All cell lines were cultured with DMEM containing 10% (v/v) FBS (Cell Sera Australia), 1% penicillin–streptomycin, 25 mM HEPES, GlutaMAX (Life Technologies), and nonessential amino acids (Life Technologies). Transfection of hEPG5-GFP into these cell lines and WT control was done for 24 h using Lipofectamin 2000 (Life Technologies). Cells were then seeded into six-well plates with HistoGrip (ThermoFisher) coated glass coverslips. After 48 h, cells were left untreated or treated for 3 h with 10 µM oligomycin (Calbiochem), 4 µM antimycin A (Sigma), and 5 µM qVD (MedChemExpress). Cells were then fixed with 4% (w/v) paraformaldehyde in 0.1 M phosphate buffer (10 min), washed three times with 1× PBS, and permeabilized with 0.1% (v/v) Triton X-100 in PBS (10 min). Following a 15 min incubation with blocking buffer containing 3% (v/v) goat serum in 0.1% (v/v) Triton X-100/PBS, samples were incubated with indicated antibodies (anti-GFP (a10262; ThermoFisher); anti-mitochondrial HSP60 (128567; Abcam)) for 1 h, rinsed three times with 1× PBS and incubated with secondary antibodies conjugated to chicken AlexaFluor-488 and/or mouse AlexaFluor-647 (ThermoFisher) for 1 h. The coverslips were rinsed three times with 1× PBS and incubated with 1 µM Hoechst 33342 (ThermoFisher) for 5 min if required before being mounted on glass slides using a TRIS buffered DABCO-glycerol mounting medium.
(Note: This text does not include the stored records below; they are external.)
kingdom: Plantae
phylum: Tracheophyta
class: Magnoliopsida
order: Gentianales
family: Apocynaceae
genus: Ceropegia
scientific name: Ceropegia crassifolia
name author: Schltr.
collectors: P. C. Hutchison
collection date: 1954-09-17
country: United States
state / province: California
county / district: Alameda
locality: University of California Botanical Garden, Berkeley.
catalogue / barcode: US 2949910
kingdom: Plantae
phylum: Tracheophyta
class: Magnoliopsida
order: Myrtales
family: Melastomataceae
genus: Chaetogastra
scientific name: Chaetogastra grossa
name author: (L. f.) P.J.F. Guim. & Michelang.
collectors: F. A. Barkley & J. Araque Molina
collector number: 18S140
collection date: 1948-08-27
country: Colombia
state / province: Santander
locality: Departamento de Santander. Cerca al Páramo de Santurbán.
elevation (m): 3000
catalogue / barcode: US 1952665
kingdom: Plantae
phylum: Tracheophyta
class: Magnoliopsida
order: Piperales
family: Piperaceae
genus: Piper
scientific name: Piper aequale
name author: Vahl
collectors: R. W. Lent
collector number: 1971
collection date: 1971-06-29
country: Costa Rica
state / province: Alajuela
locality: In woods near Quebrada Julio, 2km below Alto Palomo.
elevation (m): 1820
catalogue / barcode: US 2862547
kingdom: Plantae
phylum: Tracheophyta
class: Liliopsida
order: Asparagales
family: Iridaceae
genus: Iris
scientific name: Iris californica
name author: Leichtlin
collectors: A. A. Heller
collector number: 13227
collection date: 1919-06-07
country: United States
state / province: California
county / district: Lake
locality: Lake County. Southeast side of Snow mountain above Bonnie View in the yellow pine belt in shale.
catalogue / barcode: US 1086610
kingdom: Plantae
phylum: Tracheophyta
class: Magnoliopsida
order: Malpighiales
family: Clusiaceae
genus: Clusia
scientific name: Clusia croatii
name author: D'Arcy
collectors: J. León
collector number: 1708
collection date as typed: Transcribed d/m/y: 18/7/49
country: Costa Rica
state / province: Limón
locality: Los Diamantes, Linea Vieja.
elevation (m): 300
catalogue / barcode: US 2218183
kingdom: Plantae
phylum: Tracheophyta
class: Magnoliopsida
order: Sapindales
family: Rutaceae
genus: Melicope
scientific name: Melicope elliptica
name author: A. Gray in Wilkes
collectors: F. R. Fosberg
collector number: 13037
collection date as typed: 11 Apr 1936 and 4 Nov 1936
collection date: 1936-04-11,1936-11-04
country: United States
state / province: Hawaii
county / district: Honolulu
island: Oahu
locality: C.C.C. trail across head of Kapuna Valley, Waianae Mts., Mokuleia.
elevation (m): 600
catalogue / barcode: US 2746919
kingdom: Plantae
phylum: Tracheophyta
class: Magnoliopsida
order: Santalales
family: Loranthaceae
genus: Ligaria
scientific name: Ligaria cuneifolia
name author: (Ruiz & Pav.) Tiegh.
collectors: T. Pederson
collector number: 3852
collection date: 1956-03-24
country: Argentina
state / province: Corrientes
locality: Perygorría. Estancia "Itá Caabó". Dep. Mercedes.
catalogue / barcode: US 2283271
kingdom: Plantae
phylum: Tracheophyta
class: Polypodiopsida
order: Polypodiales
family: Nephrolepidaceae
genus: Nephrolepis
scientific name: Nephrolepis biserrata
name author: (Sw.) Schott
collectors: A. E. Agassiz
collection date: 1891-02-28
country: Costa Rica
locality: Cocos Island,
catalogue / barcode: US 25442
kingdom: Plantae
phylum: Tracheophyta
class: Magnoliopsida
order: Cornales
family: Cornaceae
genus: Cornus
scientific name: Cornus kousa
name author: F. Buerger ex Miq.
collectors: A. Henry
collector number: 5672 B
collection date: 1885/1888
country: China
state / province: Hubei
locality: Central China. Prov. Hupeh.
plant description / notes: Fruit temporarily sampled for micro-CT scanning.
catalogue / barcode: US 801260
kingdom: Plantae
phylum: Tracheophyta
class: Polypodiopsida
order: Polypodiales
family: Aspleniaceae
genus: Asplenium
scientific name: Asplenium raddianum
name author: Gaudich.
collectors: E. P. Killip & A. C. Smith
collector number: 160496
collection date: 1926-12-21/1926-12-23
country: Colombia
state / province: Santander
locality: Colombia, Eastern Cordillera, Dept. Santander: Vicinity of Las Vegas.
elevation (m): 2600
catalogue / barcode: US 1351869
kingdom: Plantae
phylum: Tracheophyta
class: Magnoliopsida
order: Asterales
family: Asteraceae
Images were obtained in 3D by optical sectioning using an inverted Leica SP8 confocal laser scanning microscope equipped with an 63×/1.40 NA objective (oil immersion, HC PLAPO, CS2; Leica microsystems). Imaging was conducted at ambient room temperature using a Leica HyD Hybrid Detector (Leica Microsystems) and the Leica Application Suite X (LASX v2.0.1) with a minimum z-stack range of 1.8 µm and a maximum voxel size of 90 nm laterally (x,y) and 300 nm axially (z). Presentative images are displayed as z-stack maximum projections.

Differential scanning fluorimetry

Purified wild type His-FLAG-hEPG5 and His-FLAG-hEPG5Q336R at 0.4 mg/mL were mixed with 10× Sypro Orange dye in buffer F in a final volume of 25 µL. The fluorescence was measured using the MiniOpticon Real-Time PCR system in triplicates. Melting temperature was calculated using the maximum of the first derivative with Prism 7 (GraphPad).

Statistics and reproducibility

All experiments were performed in triplicates. ITC data represents means or means ± SEM. Intensity of His-FLAG-hEPG5, GST (control), and GST-LC3/GABARAP subfamily proteins in pull-down assays was quantified using Bio-Rad Image Lab Software v6.0. Statistics were performed using Prism 7 (GraphPad).

Reporting summary

Further information on research design is available in the Nature Research Reporting Summary linked to this article.